• SELECTED EXTRACT:
============================================================
Tamaz Pertia

Personal information
- Date of birth: 23 December 1974 (age 51)
- Place of birth: Tbilisi, Georgian SSR, Soviet Union
- Height: 1.70 m (5 ft 7 in)
- Position: Midfielder

Team information
- Current team: Gareji (head coach)

Senior career*
- Years: Team / Apps / (Gls)
- 1991–1992: Dinamo Tbilisi / 3 / (0)
- 1991–1993: Guria Lanchkhuti / 26 / (2)
- 1993–1995: Metalurgi Rustavi / 25 / (5)
- 1995: Temp Shepetivka / 4 / (0)
- 1995–1996: Metalurgi Rustavi / 28 / (1)
- 1996: Merani-91 Tbilisi / 10 / (2)
- 1997–1998: Ventspils / 28 / (8)
- 1998–1999: Sheriff Tiraspol / 23 / (0)
- 2000: Dunav Ruse / 6 / (0)
- 2001–2002: FK Rīga / 27 / (2)
- 2002: Dinaburg Daugavpils / 1 / (0)
- 2003: RKB-Arma / 24 / (2)
- 2004–2005: Dinaburg Daugavpils / 37 / (2)
- 2005–2006: Ditton Daugavpils / 19 / (4)
- 2006: Lokomotiv Minsk / 7 / (3)

Managerial career
- 2008–2009: Dinaburg Daugavpils
- 2010–2011: Daugava Daugavpils
- 2011: JFK Olimps/RFS
- 2012: Skonto-2
- 2012–2016: Skonto Riga
- 2016–2018: FK Liepāja
- 2019–2021: Valmieras FK
- 2022–2024: FK Liepāja
- 2026: Kolkheti 1913
- 2026–: Gareji

= Tamaz Pertia =

Georgian footballer

Tamaz Pertia (თამაზ პერტია; born 23 December 1974) is a Georgian football coach and a former midfielder, currently working as head coach of 2nd division club Gareji.

==Playing career==

During his playing career, Pertia has played for Lokomotiv Minsk in the Belarusian Premier League and many clubs from Georgia, Moldova and Latvia.
============================================================
• PROBLEM 1:
According to the Tamaz Pertia article, for which club did Pertia play in the Belarusian Premier League?
• PROBLEM 2:
Carry on the Tamaz Pertia article from the point where it stops.
These rows come from a separate source.

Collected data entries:
============================================================
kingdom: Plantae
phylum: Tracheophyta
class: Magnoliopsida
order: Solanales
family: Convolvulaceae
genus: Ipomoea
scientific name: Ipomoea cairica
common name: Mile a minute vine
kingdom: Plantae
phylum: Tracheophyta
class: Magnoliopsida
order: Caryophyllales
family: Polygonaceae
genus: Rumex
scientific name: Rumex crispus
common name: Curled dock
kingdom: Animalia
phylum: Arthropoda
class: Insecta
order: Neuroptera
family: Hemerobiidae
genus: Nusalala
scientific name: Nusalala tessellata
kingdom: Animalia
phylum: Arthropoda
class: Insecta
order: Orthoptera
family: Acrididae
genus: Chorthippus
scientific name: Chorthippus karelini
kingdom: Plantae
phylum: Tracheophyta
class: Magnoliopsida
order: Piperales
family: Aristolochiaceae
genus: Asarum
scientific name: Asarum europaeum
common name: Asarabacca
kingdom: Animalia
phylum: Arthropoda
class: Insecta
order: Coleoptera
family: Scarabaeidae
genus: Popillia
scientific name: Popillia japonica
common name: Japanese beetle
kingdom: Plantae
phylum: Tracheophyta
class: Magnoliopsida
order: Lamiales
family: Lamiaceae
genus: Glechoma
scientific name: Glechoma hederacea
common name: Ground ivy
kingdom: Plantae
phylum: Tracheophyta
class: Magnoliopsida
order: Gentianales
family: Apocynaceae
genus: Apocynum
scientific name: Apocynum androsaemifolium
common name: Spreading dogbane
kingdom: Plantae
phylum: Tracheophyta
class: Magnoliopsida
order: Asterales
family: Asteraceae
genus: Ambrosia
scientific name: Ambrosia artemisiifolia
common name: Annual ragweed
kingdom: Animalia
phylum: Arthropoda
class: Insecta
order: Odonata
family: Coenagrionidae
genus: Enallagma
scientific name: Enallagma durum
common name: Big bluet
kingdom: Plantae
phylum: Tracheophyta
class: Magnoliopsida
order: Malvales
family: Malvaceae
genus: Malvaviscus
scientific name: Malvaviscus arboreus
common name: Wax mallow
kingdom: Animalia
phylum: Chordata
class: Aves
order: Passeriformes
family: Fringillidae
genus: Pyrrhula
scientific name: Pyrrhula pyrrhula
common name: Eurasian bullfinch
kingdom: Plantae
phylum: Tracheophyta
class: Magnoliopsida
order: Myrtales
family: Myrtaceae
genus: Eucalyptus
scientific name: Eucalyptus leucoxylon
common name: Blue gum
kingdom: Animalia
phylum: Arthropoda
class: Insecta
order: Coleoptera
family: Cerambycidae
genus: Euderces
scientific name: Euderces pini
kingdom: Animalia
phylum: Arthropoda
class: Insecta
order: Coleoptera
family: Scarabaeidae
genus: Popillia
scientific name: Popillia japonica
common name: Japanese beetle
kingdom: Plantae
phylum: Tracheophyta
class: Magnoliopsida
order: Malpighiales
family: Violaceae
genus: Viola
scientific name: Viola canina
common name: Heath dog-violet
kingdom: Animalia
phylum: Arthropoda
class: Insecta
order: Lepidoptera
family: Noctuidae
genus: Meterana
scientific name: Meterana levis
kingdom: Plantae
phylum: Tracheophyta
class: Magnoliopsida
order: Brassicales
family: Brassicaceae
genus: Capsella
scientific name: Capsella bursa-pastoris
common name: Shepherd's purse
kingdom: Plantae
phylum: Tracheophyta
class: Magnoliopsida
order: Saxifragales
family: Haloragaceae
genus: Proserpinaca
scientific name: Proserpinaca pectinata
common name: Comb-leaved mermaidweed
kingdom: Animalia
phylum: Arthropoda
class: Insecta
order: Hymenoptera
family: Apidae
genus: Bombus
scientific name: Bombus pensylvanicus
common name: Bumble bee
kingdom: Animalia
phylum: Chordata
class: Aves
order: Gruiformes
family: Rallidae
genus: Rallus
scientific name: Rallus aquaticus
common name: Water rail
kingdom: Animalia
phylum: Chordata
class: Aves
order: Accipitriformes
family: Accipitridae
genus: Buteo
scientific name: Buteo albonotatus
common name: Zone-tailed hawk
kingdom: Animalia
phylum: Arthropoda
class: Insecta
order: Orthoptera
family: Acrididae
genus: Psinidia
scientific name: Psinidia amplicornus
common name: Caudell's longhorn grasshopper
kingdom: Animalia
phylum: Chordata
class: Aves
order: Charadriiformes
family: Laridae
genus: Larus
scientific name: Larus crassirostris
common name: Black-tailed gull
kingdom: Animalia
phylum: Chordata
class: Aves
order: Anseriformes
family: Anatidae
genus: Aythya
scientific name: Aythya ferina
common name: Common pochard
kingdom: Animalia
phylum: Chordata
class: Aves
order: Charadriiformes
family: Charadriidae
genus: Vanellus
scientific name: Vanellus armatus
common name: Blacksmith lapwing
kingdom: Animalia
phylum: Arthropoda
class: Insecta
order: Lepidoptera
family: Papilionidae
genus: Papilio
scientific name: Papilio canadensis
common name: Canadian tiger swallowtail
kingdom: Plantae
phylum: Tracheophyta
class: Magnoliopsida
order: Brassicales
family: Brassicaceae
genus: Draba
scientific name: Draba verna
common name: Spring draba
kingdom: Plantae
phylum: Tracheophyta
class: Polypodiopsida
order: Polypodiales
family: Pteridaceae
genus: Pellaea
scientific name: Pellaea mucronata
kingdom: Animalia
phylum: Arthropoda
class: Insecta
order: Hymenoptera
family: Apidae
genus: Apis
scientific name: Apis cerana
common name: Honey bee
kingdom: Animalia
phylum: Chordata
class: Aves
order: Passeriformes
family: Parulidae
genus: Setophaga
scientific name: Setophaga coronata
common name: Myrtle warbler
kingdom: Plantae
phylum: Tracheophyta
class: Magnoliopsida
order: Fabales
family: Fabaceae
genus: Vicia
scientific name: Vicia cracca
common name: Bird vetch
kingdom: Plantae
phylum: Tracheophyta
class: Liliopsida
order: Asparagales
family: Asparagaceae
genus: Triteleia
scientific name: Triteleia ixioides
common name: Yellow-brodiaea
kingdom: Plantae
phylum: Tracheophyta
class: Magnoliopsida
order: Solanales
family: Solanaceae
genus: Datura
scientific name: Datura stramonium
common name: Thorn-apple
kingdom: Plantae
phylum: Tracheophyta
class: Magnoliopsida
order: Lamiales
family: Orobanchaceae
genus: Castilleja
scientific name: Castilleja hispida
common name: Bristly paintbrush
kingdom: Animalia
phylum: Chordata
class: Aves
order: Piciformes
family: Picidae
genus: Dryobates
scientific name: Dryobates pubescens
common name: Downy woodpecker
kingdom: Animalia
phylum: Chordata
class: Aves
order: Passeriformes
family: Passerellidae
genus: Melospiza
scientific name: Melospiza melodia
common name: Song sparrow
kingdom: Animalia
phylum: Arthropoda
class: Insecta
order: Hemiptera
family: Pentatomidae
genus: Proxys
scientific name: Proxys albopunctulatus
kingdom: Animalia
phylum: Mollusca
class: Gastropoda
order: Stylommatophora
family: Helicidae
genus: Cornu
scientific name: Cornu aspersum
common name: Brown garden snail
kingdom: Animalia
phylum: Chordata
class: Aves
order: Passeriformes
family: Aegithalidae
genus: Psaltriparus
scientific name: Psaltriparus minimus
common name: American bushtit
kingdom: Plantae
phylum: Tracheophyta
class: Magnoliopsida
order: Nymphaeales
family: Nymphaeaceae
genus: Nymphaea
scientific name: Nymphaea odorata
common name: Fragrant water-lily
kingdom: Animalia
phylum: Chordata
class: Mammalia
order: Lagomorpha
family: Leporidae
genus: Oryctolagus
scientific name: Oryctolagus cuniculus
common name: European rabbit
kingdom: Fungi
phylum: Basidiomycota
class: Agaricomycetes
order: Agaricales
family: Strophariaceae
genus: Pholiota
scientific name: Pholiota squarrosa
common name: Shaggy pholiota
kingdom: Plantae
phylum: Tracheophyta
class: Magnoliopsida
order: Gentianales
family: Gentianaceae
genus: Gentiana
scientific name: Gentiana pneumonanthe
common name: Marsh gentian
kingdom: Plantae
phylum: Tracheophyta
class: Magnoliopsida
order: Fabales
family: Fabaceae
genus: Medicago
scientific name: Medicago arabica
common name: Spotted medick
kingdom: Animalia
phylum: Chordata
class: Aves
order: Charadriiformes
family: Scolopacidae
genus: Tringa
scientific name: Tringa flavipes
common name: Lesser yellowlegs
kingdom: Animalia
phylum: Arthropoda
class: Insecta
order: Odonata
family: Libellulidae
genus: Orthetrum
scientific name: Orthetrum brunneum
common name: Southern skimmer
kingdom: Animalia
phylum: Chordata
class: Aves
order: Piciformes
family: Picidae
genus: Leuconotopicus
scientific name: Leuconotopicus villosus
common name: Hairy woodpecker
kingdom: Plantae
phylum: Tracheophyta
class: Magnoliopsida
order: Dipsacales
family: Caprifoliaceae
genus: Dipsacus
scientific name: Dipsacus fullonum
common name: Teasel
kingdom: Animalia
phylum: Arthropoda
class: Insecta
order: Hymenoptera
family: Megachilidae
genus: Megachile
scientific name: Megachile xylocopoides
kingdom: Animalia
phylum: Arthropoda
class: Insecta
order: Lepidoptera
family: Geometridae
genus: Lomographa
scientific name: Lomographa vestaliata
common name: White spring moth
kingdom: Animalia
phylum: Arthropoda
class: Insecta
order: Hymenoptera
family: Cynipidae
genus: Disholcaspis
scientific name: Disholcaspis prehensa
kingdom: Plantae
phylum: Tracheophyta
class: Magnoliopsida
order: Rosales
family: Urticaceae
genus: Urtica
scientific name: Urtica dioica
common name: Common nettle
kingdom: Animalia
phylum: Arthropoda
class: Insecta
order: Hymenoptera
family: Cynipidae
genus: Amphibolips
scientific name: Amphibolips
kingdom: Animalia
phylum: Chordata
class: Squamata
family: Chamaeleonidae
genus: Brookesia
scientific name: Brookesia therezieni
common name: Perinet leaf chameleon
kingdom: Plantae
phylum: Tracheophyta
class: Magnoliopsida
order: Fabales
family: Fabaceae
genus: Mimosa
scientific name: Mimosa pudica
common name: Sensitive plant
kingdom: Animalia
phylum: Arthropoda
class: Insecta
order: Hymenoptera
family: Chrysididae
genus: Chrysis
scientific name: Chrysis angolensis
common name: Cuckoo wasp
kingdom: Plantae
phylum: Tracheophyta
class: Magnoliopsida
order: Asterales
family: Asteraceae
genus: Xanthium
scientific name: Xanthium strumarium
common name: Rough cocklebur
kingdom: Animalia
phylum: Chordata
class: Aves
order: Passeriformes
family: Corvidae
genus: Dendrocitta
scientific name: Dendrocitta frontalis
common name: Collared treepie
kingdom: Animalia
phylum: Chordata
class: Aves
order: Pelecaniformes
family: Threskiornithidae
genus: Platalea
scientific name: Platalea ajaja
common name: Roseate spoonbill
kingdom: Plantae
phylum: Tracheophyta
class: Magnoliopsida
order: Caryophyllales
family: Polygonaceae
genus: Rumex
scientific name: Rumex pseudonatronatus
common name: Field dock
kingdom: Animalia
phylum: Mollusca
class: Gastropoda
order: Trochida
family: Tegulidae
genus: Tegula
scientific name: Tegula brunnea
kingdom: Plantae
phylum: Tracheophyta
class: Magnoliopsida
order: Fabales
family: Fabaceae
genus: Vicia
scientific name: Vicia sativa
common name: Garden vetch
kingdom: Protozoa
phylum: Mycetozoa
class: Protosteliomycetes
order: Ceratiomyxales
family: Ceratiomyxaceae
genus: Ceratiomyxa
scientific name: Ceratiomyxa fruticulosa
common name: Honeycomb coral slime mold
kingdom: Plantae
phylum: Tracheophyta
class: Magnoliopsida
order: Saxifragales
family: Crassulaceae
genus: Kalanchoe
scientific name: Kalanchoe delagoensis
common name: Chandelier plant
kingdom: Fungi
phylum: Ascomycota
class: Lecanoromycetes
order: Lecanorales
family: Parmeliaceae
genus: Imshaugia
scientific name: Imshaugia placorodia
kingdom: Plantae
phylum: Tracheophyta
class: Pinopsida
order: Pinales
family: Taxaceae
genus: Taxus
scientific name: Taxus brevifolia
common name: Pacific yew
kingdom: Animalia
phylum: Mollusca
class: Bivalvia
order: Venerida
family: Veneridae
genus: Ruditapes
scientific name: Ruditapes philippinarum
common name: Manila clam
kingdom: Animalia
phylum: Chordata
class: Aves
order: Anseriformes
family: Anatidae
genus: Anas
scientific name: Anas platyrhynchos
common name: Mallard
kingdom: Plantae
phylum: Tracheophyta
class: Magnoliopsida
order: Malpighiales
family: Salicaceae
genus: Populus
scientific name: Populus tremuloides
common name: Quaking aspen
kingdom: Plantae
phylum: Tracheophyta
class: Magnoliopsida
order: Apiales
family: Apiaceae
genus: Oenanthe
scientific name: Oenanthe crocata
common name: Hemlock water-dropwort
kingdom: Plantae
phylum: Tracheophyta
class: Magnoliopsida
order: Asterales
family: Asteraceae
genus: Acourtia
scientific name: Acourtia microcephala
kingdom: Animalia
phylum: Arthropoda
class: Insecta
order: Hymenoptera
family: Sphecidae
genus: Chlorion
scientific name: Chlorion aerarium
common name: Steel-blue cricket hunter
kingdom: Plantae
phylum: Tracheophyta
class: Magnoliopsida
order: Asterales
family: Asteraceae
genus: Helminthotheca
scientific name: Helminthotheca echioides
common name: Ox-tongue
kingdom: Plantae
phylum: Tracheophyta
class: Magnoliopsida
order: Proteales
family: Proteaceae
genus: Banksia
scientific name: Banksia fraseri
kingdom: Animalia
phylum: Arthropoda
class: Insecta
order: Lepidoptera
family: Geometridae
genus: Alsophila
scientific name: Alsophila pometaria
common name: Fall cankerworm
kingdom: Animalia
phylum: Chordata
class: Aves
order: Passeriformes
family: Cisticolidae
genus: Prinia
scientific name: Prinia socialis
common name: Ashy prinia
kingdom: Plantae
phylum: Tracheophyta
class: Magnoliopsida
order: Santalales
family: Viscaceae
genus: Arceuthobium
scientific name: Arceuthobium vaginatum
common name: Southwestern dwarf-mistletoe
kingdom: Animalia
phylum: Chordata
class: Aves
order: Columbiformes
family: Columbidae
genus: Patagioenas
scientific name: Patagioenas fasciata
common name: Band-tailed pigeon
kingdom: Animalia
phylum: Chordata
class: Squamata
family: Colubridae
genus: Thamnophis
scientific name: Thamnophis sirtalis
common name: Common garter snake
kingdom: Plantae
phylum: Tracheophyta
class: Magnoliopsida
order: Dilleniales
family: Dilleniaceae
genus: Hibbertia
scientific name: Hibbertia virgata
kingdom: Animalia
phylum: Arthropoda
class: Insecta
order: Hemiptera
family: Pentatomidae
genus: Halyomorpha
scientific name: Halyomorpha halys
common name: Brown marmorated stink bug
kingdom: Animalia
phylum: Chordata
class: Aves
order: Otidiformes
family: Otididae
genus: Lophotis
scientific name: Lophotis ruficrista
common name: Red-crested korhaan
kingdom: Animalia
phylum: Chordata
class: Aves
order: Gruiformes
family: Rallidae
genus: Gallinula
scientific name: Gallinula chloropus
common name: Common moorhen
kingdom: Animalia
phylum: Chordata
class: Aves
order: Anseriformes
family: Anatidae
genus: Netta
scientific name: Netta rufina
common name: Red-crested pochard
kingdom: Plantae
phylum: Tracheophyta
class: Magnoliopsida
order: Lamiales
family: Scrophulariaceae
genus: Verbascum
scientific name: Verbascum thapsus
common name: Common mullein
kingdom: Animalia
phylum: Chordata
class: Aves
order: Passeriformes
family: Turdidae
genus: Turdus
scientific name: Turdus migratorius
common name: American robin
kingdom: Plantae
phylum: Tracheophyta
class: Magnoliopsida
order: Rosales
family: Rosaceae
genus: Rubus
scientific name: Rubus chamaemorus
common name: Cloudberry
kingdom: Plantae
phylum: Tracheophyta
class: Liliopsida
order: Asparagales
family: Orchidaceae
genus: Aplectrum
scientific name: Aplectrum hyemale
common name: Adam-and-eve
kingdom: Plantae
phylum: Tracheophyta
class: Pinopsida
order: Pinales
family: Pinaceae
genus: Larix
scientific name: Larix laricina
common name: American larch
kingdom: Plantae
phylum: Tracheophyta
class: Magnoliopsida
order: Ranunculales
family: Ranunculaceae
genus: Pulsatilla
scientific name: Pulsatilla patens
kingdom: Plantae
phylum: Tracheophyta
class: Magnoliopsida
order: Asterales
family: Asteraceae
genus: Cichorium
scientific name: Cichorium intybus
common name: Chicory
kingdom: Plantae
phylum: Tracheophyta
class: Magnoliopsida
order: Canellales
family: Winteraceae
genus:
============================================================
• EXPECTED ANSWER 1:
Lokomotiv Minsk

• EXPECTED ANSWER 2:
==Coaching career==

In 2008 Pertia became the manager of Dinaburg Daugavpils – his previous club.
On 2 June 2010 he became the manager of Daugava Daugavpils. Pertia left the club in July 2011 after the change of club's chairman and was succeeded by Leonid Nazarenko.

In August 2011 he accepted an offer to become the manager of JFK Olimps. After the club's relegation from the Latvian Higher League Pertia left the club, becoming the charmain of Skonto Riga youth academy. In 2012 Pertia succeeded Vitālijs Astafjevs as the manager of Skonto-2.

In December 2012, after Marians Pahars had left the club, Pertia accepted an offer to become the manager of Skonto Riga first team.

In November 2016 he became the manager of Latvian Higher League team FK Liepāja.

In March 2026, Pertia returned to Georgia after a 17-year pause to take charge of 2nd division club Kolkheti 1913.